Ibu tiga anak itu mengaku hanya mengambil barang dari distributor mainan anak yang ada di kawasan Jakarta Barat. Setelahnya, dia menjual terompet yang terdiri dari tiga jenis, yakni terompet tabung dengan harga Rp20 ribu per buah, terompet tiup kecil dengan harga Rp25 ribu dan terompet tiup besar dengan harga Rp35 ribu.
Berbeda dengan tahun-tahun sebelumnya, tahun ini Rohmanah hanya menjual terompet plastik tanpa menjual terompet kertas.

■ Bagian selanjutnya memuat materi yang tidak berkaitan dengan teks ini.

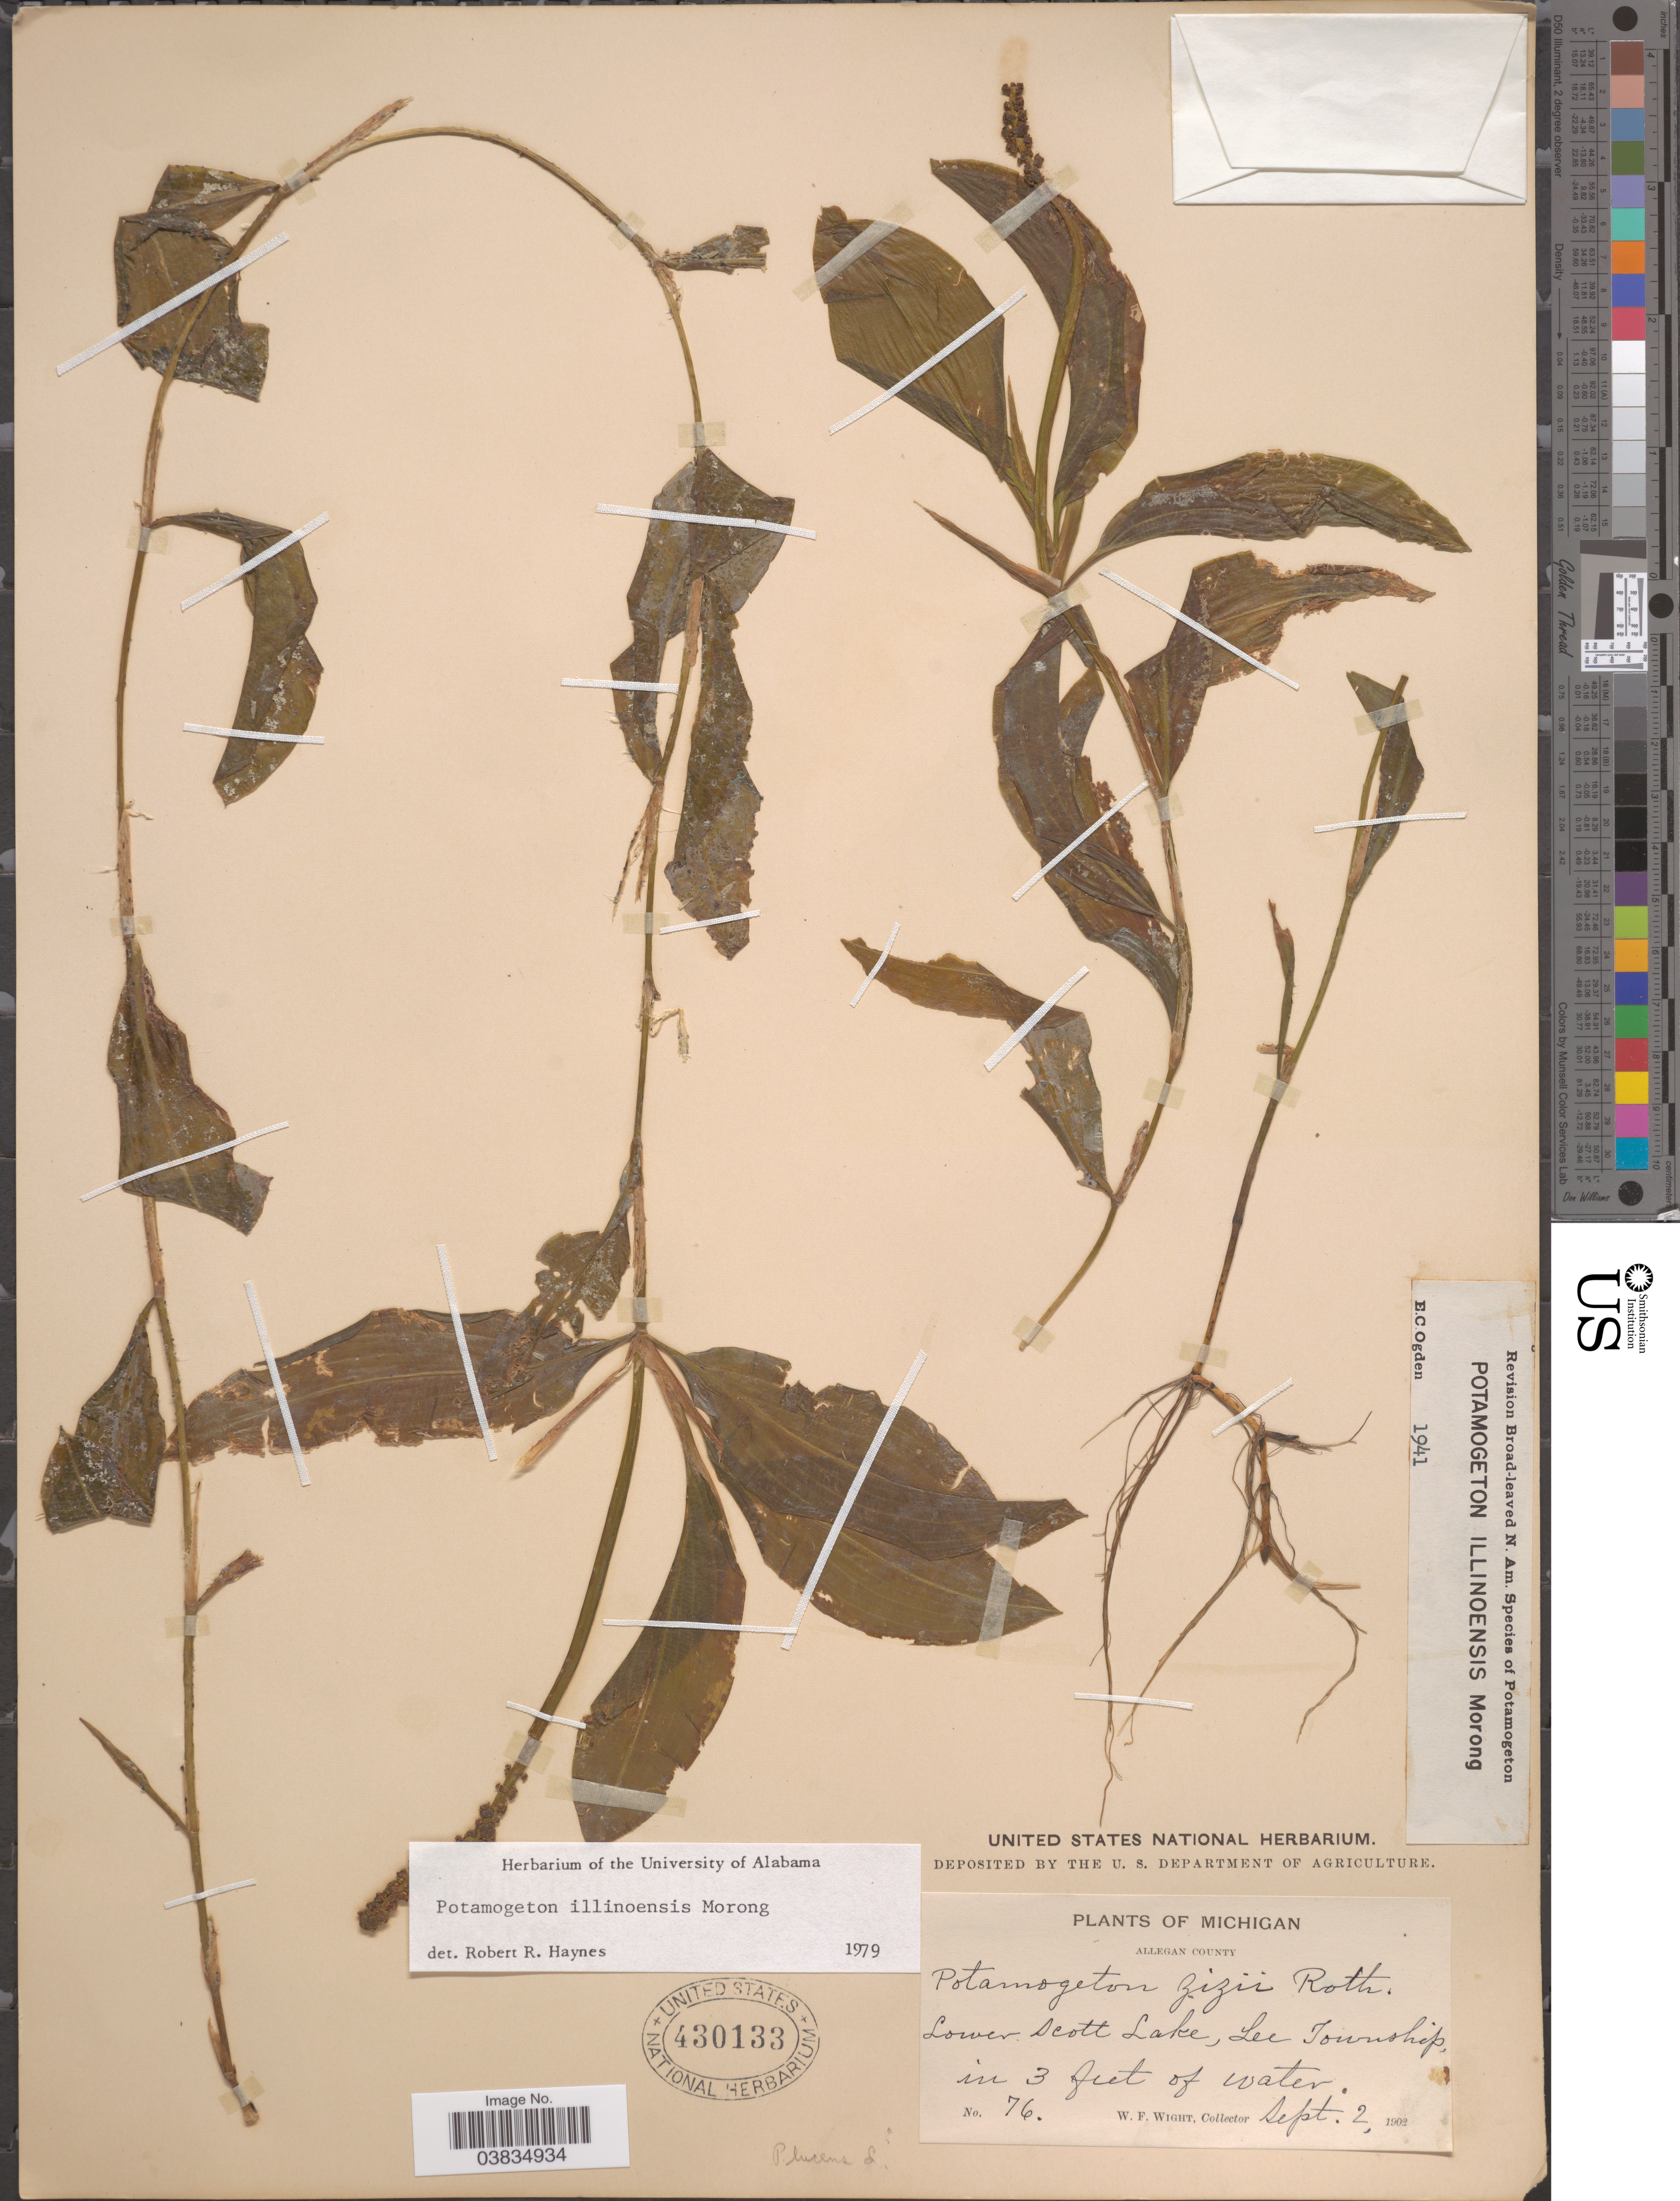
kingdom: Plantae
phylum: Tracheophyta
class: Liliopsida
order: Alismatales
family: Potamogetonaceae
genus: Potamogeton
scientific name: Potamogeton illinoensis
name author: Morong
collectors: W. Wight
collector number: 76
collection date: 1902-09-02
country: United States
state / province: Michigan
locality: Allegan County. Lower Scott Lake, Lee Township.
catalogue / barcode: US 430133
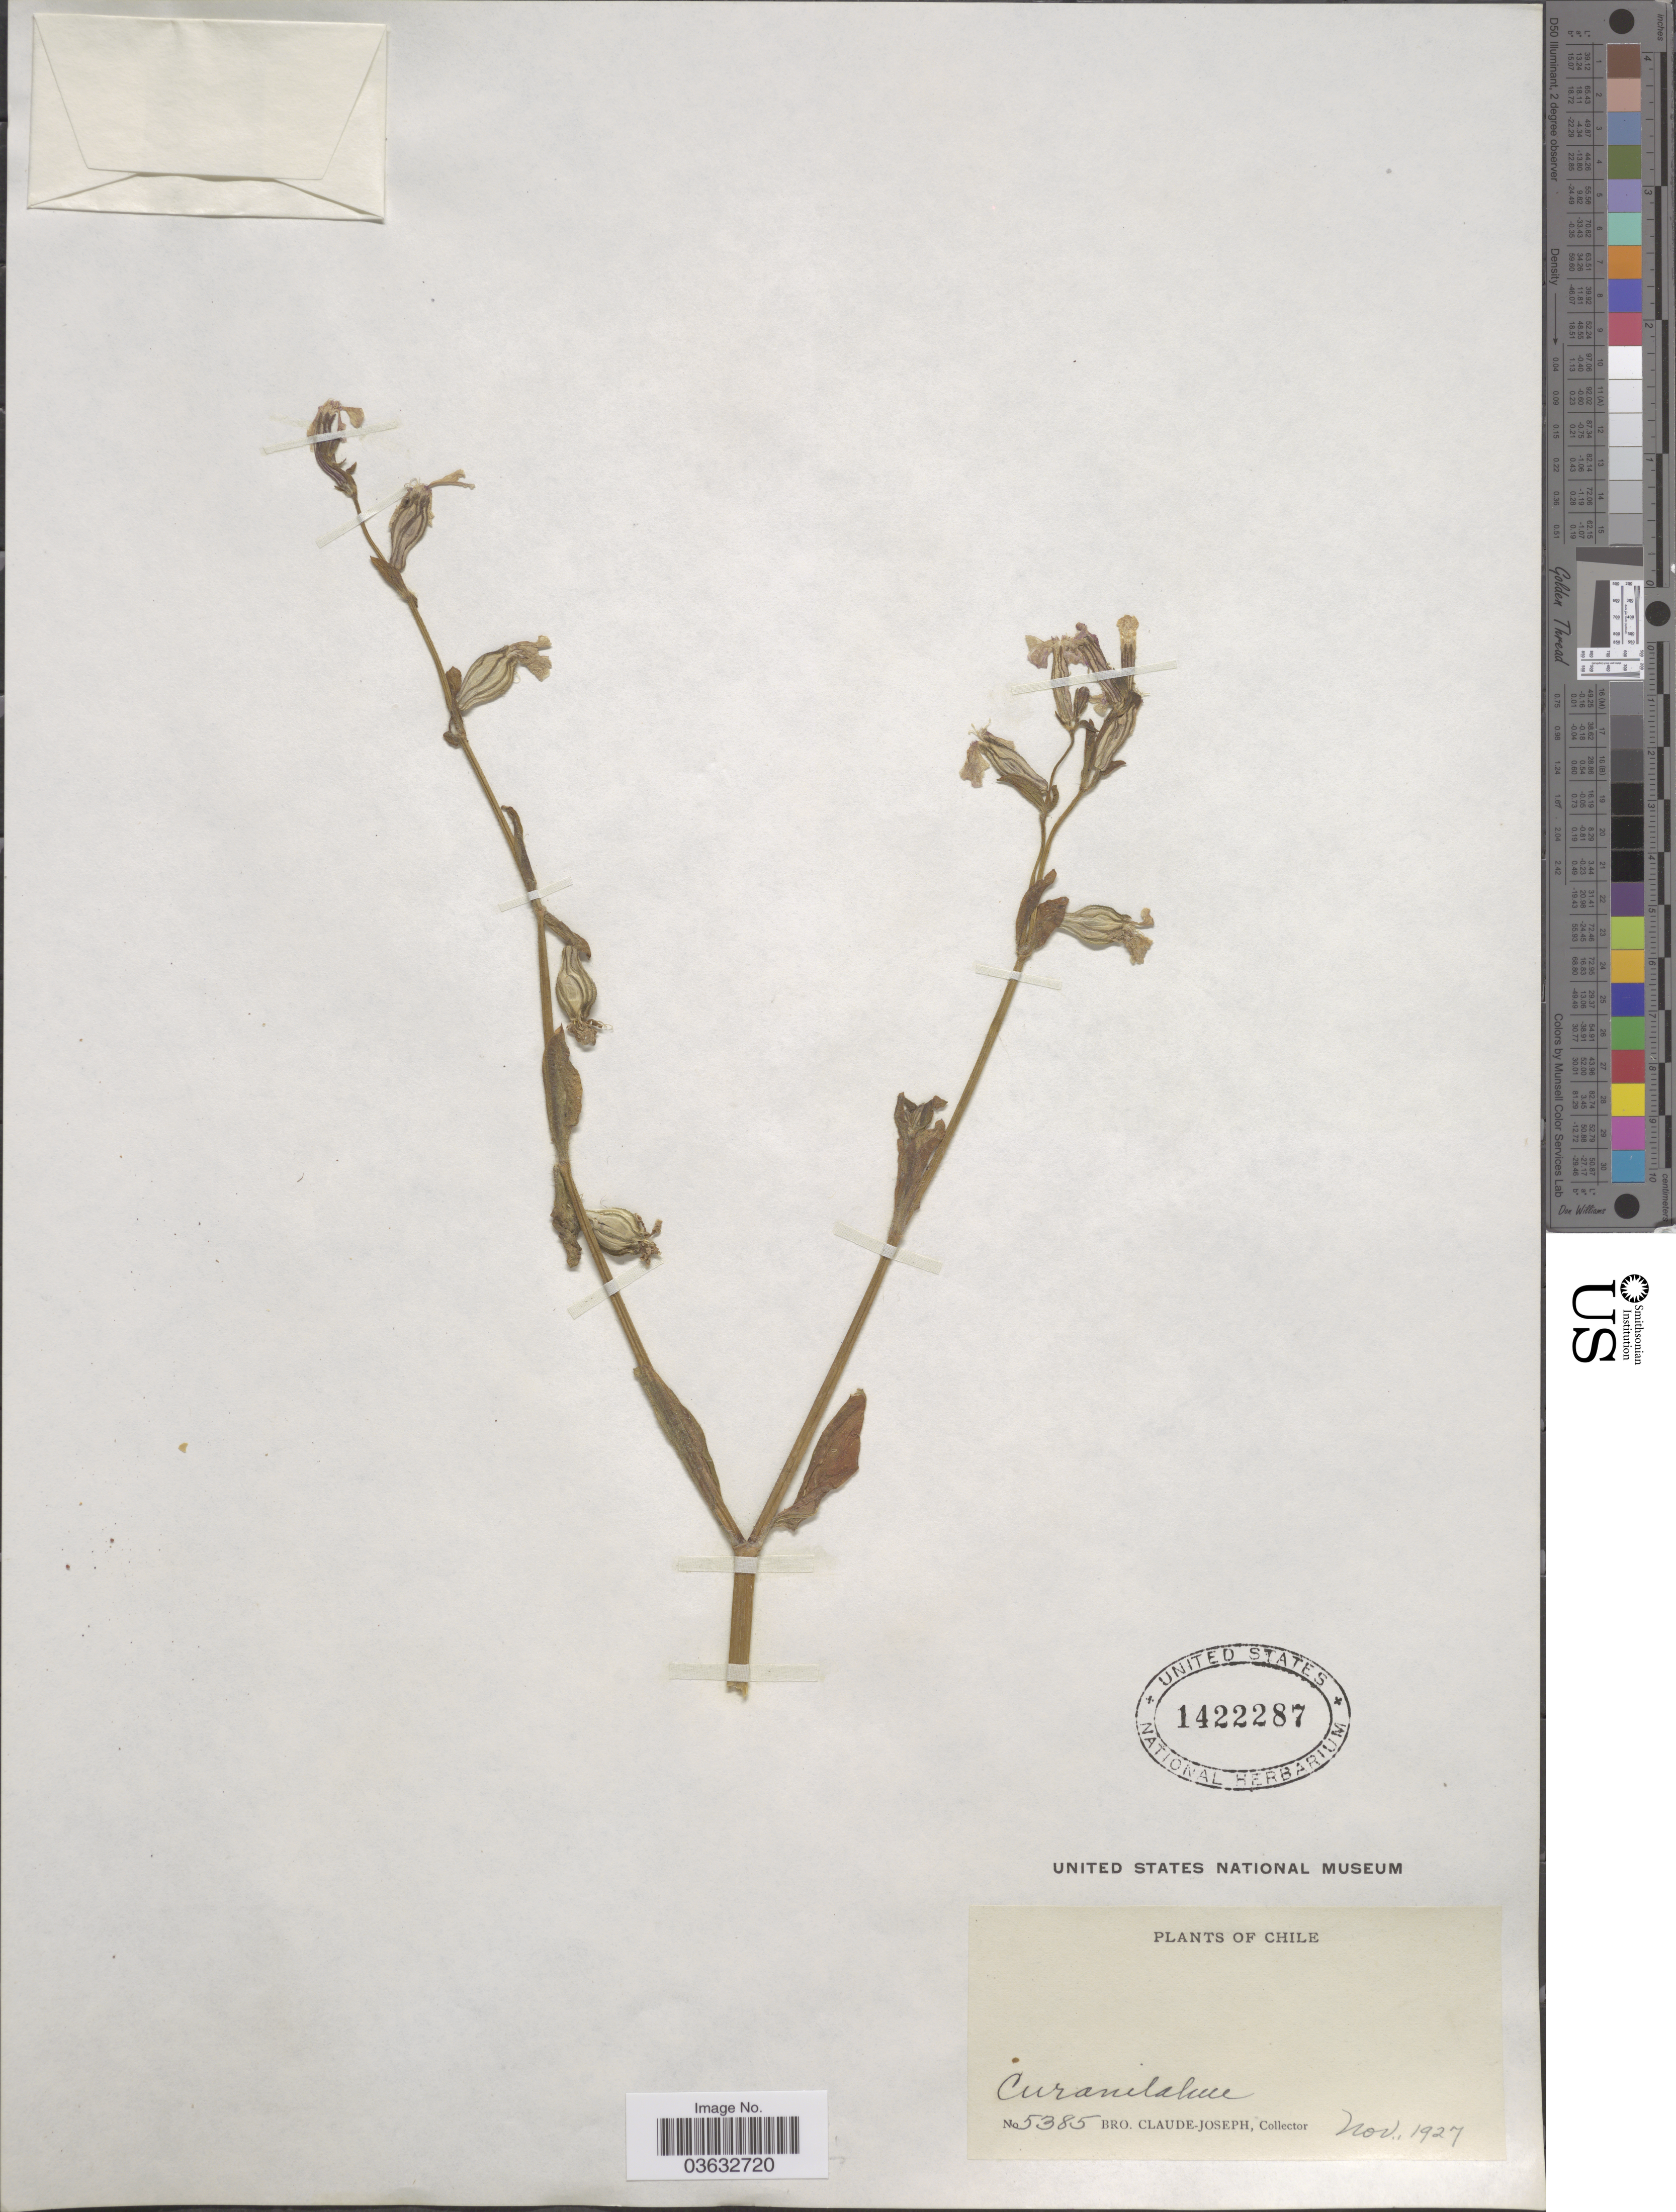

Selain memiliki nilai jual lebih tinggi, terompet plastik juga lebih mudah dicari.
“Terompet kertas sekarang sudah jarang ada, jarang yang bikin, makanya yang jual juga sekarang ikut kurang,” imbuh dia.
Sementara itu, sejak awal berjualan terompet, wanita yang tinggal di kawasan Glodok itu mengaku dapat mengantongi keuntungan lumayan besar. Meski pihaknya tak memungkiri, pendapatan yang diperolehnya semakin turun tiap tahun, terutama tahun ini. “Tapi masih lumayan lah, enggak pernah tekor sampai sekarang,” imbuh dia.